# Firestick Fire TV Smart TV etc?



## barryd (May 9, 2008)

Going to see a pal tomorrow who has just cancelled his Sky subs (Too expensive or something). He has a big smart TV but asked me what the best subscription is for streaming movies etc.

Im not really up to speed to be honest as I get all mine through "other" channels.

Do you only need a Fire TV stick if you dont have a smart TV? Whats the best thing to go for? Hes a numpty so nothing complicated.

I was just going to check out if netflix was on his TV and get him to sub up for that.


----------



## randonneur (Jan 25, 2007)

I was given a Firestick for Christmas and only just got round to setting it up. The TV I have plugged it into is just an ordinary TV with Freeview built in, nothing special, the Firestick works great and even got my Sony Bluetooth headphones working with it. I haven't subscribed to any of the Apps on it as yet but will look closer at this another time.


----------



## barryd (May 9, 2008)

Thanks. As far as I am aware you dont need one if you have a fancy TV. Ill go and have a look at what he has and take it from there. I hardly ever bother with an actual TV So dont keep up with these things really.


----------



## patp (Apr 30, 2007)

## Assignment
Copy out the forum thread above about Fire TV sticks and smart TVs in full, word for word.

## Record extracts
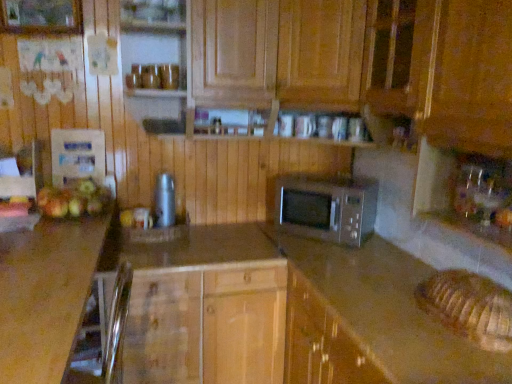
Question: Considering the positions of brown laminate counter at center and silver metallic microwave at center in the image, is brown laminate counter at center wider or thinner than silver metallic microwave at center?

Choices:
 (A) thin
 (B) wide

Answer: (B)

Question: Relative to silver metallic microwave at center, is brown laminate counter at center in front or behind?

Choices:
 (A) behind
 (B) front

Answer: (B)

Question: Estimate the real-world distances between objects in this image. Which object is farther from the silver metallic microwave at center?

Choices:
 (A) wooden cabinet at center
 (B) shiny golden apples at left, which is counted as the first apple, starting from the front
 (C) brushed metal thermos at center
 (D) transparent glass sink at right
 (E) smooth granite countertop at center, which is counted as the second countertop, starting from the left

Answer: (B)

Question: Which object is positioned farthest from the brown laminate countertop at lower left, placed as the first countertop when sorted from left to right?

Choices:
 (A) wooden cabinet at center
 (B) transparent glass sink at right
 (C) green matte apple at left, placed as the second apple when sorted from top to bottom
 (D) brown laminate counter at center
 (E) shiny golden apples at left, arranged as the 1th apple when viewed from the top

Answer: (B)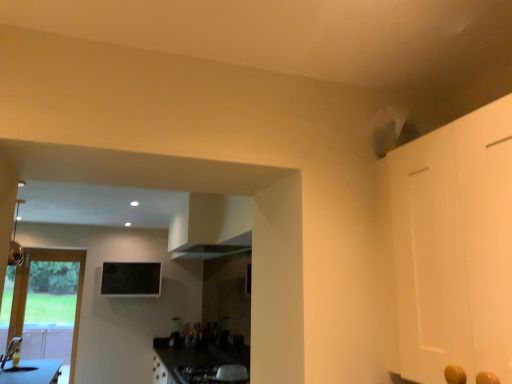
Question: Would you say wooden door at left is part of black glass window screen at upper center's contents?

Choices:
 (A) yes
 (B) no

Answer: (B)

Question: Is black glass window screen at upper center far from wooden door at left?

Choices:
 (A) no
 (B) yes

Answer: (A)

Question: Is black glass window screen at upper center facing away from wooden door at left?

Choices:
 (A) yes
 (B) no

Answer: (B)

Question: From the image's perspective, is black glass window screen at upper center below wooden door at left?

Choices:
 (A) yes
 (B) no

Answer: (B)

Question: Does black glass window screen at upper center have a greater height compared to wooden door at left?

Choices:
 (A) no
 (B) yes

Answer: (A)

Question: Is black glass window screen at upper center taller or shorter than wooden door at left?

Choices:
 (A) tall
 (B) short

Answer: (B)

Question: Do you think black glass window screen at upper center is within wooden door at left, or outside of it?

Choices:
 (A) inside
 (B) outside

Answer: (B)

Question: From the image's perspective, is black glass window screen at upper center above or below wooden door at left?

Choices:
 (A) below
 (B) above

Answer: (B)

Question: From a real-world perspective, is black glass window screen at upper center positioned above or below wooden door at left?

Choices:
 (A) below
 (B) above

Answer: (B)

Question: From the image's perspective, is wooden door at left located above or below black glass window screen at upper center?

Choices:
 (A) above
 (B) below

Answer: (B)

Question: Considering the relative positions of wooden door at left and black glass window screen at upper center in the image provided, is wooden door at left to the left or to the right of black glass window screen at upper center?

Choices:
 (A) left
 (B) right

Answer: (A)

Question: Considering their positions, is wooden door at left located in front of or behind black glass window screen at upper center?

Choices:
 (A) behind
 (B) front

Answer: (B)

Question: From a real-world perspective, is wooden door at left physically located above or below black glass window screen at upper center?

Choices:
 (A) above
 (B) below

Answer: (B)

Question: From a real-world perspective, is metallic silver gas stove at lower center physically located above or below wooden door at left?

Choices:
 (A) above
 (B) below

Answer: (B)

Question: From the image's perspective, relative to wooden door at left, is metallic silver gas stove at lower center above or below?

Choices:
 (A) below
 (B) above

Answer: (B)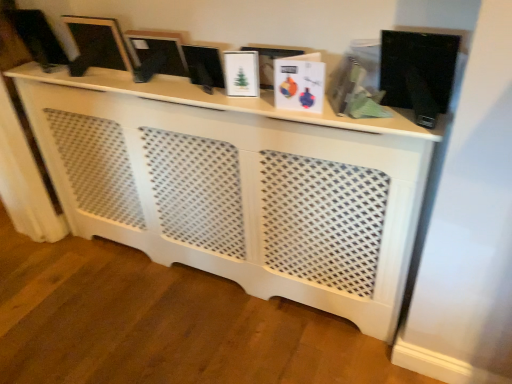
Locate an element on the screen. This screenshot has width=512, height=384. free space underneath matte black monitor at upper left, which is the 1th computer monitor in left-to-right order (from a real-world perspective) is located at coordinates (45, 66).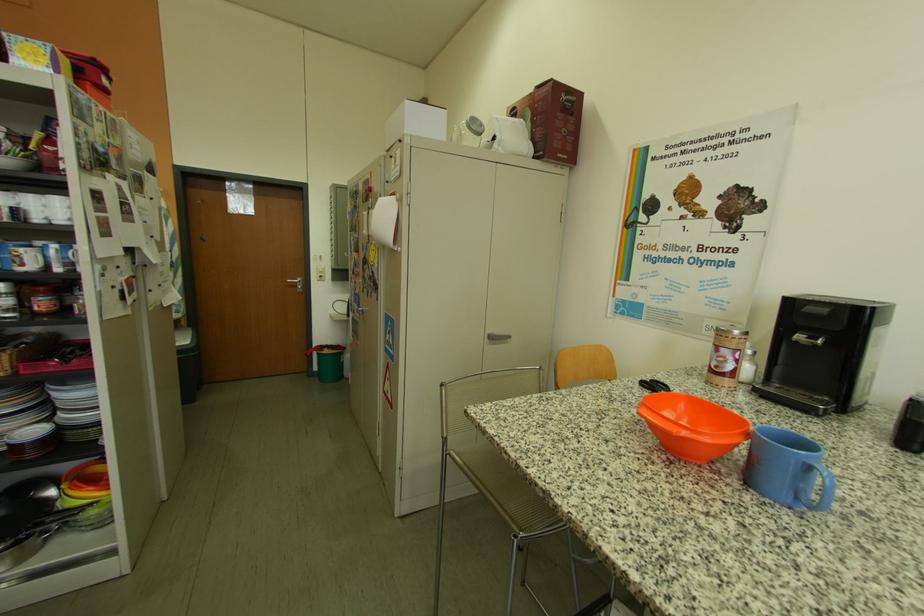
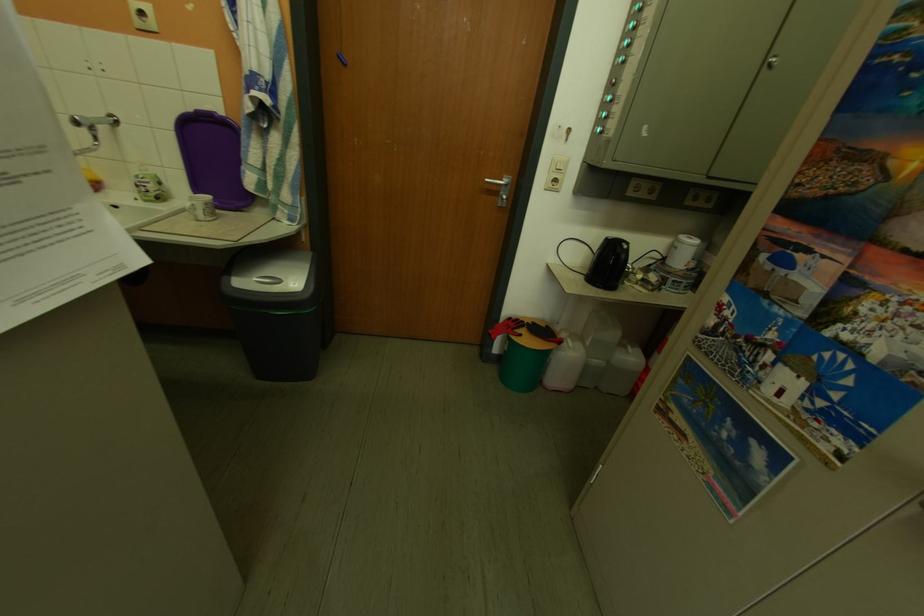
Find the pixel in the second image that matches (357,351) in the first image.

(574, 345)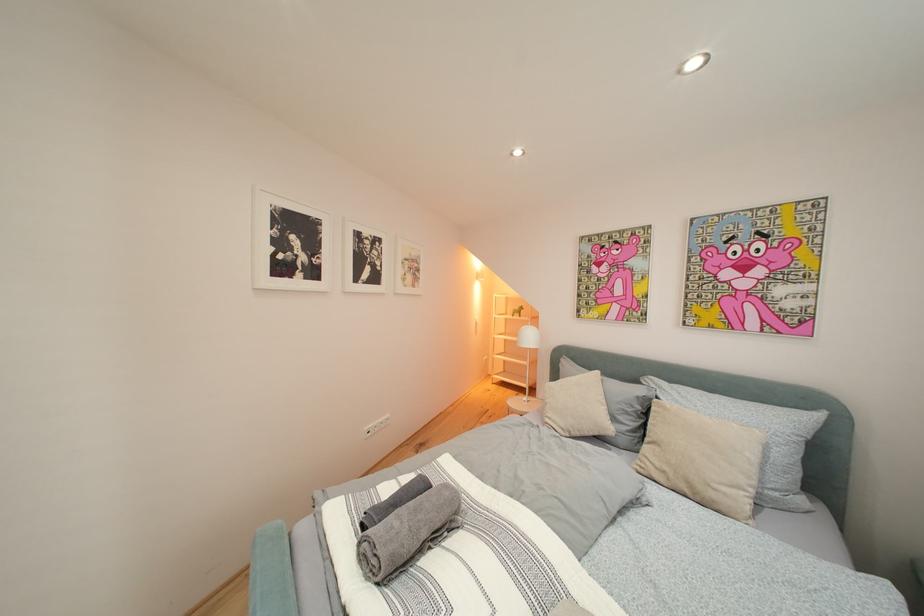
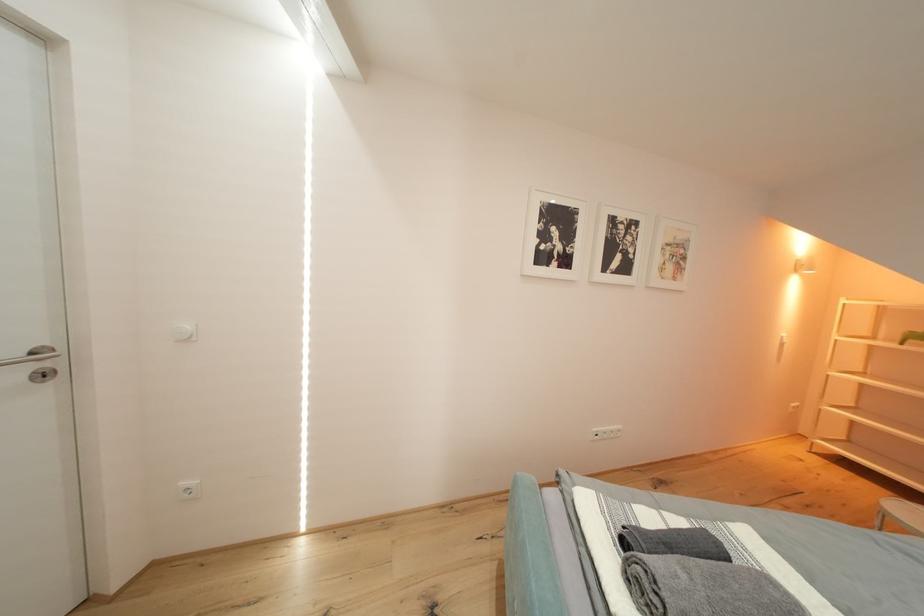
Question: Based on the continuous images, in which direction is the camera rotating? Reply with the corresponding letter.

## Solution for this exercise
# Firestick Fire TV Smart TV etc?



## barryd (May 9, 2008)

Going to see a pal tomorrow who has just cancelled his Sky subs (Too expensive or something). He has a big smart TV but asked me what the best subscription is for streaming movies etc.

Im not really up to speed to be honest as I get all mine through "other" channels.

Do you only need a Fire TV stick if you dont have a smart TV? Whats the best thing to go for? Hes a numpty so nothing complicated.

I was just going to check out if netflix was on his TV and get him to sub up for that.


----------



## randonneur (Jan 25, 2007)

I was given a Firestick for Christmas and only just got round to setting it up. The TV I have plugged it into is just an ordinary TV with Freeview built in, nothing special, the Firestick works great and even got my Sony Bluetooth headphones working with it. I haven't subscribed to any of the Apps on it as yet but will look closer at this another time.


----------



## barryd (May 9, 2008)

Thanks. As far as I am aware you dont need one if you have a fancy TV. Ill go and have a look at what he has and take it from there. I hardly ever bother with an actual TV So dont keep up with these things really.


----------



## patp (Apr 30, 2007)